= Kirsti Simonsuuri =

Finnish professor, writer, poet and researcher (1945–2019)

Kirsti Katariina Simonsuuri (26 December 1945, Helsinki – 29 June 2019, Helsinki) was a Finnish professor, writer, poet, and researcher of ancient literature. Her honors included the J. H. Erkko Award for Best First Book (1980) and the Wolfson Fellowship Award from the British Academy (1981).

==Biography==
Simonsuuri received her bachelor's degree (1968) and master's degree (1971) from the University of Helsinki. In 1972, she received a second master's degree from the University of Cambridge and five years later, a Ph.D. from the same school.

From 1978–1981, Simonsuuri was a professor of literature at the University of Oulu. In 1981–1982, she was a British Academy Wolfson Fellow at the Warburg Institute. In 1984–1988, she was Fulbright Visiting Scholar at University of California, Los Angeles, Harvard University, and Columbia University. In 1989–1990, she was a visiting scholar at the Centre Louis Gernet; in 1992–1993, she was a scientific fellow at Institute for Advanced Study, Berlin; in 1994, she was a visiting fellow at Magdalen College, Oxford. In 1994–1995, she again served as a professor of literature, this time at the University of Helsinki. From 1995–1998, she was the Director of the Finnish Institute at Athens. In 1998–1999, she worked at the Academy of Finland as a research professor and then served as an academy fellow during the period of 2000 to 2005. She returned to the Institute for Advanced Study, Berlin, in 2001 as a Scientific Fellow. In 2006–2007, she was a Fellow at the Swedish Collegium for Advanced Study in Uppsala, Sweden.

== Partial works ==

=== Non-fiction books and essays ===
- Homer's original genius: eighteenth-century notions of the early Greek epic (1688–1798). 1979. Cambridge University Press. Cambridge. ISBN 0-521-22198-6.
- Nopanheittäjä. 1989. Kirjayhtymä. Helsinki. ISBN 951-26-3346-9.
- Ihmiset ja jumalat: myytit ja mytologiat. 1994. Kirjayhtymä. Helsinki. ISBN 951-26-3944-0.
- Akropolis. 1999. Tammi. Helsinki. ISBN 951-31-1623-9.

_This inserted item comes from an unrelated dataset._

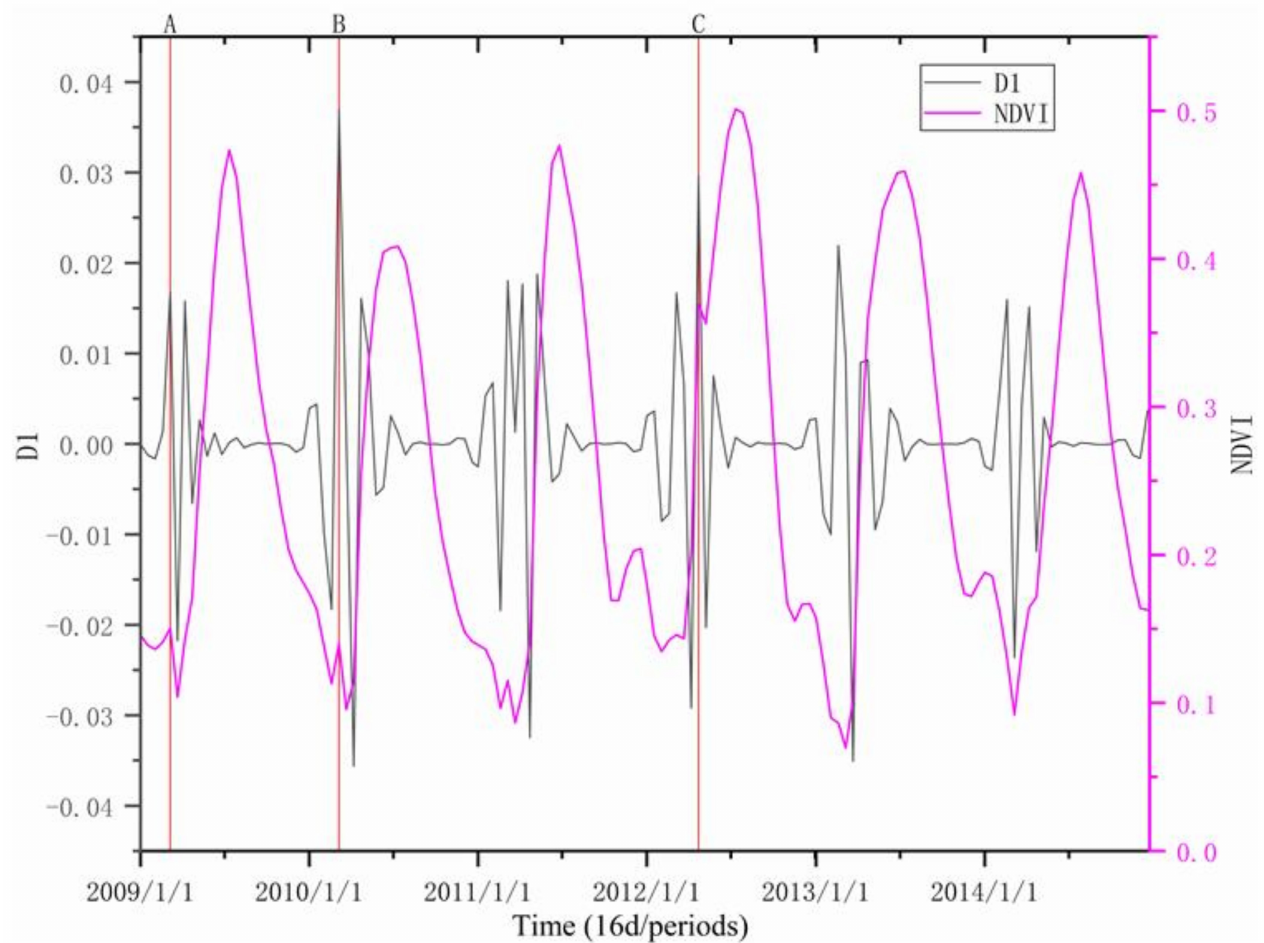
Figure 9. The D1 response to NDVI at Sampling Site 4. The left Y-axis is the value of the detail component D1, and the right Y-axis is the NDVI value. Reference lines A and B are in early March 2009 and 2010 respectively, C is in late April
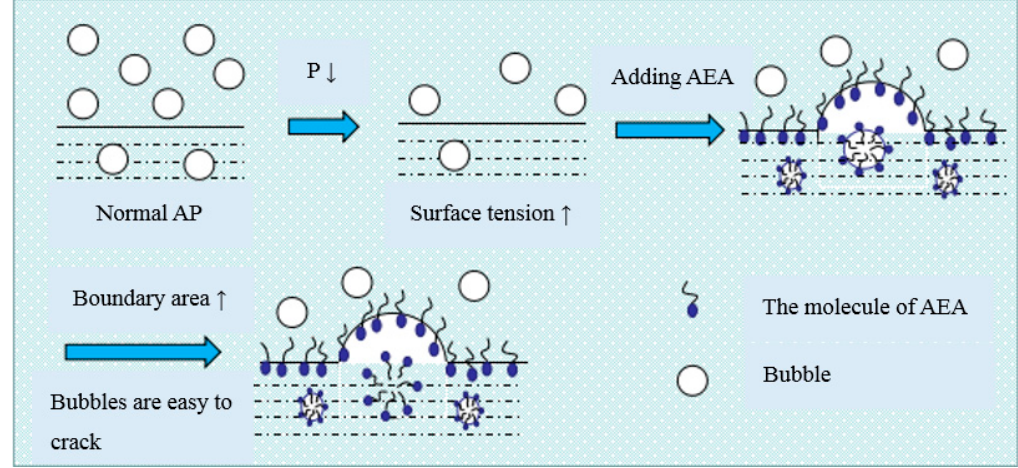
Figure 2. Schematic diagram of bubble crack.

=== Poetry collections ===
- Murattikaide. 1980. Kirjayhtymä. Helsinki. ISBN 951-26-2004-9.
- Tuntematon tekijä. 1982. Kirjayhtymä. Helsinki. ISBN 951-26-2259-9.
- Euroopan ryöstö. 1984. Kirjayhtymä. Helsinki. ISBN 951-26-2601-2.
- Meri, ei mikään maa. 1987. Kirjayhtymä. Helsinki. ISBN 951-26-3116-4.
- Enkelten pysäkki. 1990. Kirjayhtymä. Helsinki. ISBN 951-26-2720-5.
- Onni ja barbaria. 1995. Kirjayhtymä. Helsinki. ISBN 951-26-4071-6.
- Rakkaus tuli kun lähdin maan ääriin. 2000. Tammi. Helsinki. ISBN 951-31-1863-0.
- Taivaanrannan ajuri. Valitut runot. 2005. Tammi. Helsinki. ISBN 951-31-3402-4.

=== Prose ===
- Pohjoinen yökirja. 1981. Kirjayhtymä. Helsinki. ISBN 951-26-2176-2.
- Paholaispoika. 1986. Kirjayhtymä. Helsinki. ISBN 951-26-2822-8.
- Miehen muotokuva. 1992. Kirjayhtymä. Helsinki. ISBN 951-26-3752-9.
- Eläintarhanhuvila yhdeksän. 2002. Tammi. Helsinki. ISBN 951-31-2617-X.

=== Translations ===
- Virginia Woolf: Oma huone. 1980. Kirjayhtymä. Helsinki. ISBN 951-26-1830-3.
- Sylvia Plath: Ariel. 1983. Kirjayhtymä. Helsinki. ISBN 951-26-2430-3.
- Virginia Woolf: Orlando. 1984. Kirjayhtymä. Helsinki. ISBN 951-26-2563-6.
- Euripides: Medeia. 1999. Lasipalatsi. Helsinki. ISBN 951-9351-03-5.
- Aiskhylos: Oresteia. 2003. Tammi. Helsinki. ISBN 951-31-2682-X.
- William Shakespeare: Sonetit
- Virginia Woolf: Jaakobin huone. 2008. Tammi. Helsinki. ISBN 978-951-31-4069-4.
- William Shakespeare: Miten haluatte|Kuten haluatte. 2010. WSOY. Helsinki. ISBN 978-951-0-35614-2.

=== Anthologies ===
- Enchanting Beasts. An anthology of modern women poets of Finland. 1990. Forest Books. Lontoo. ISBN 0-948259-68-X.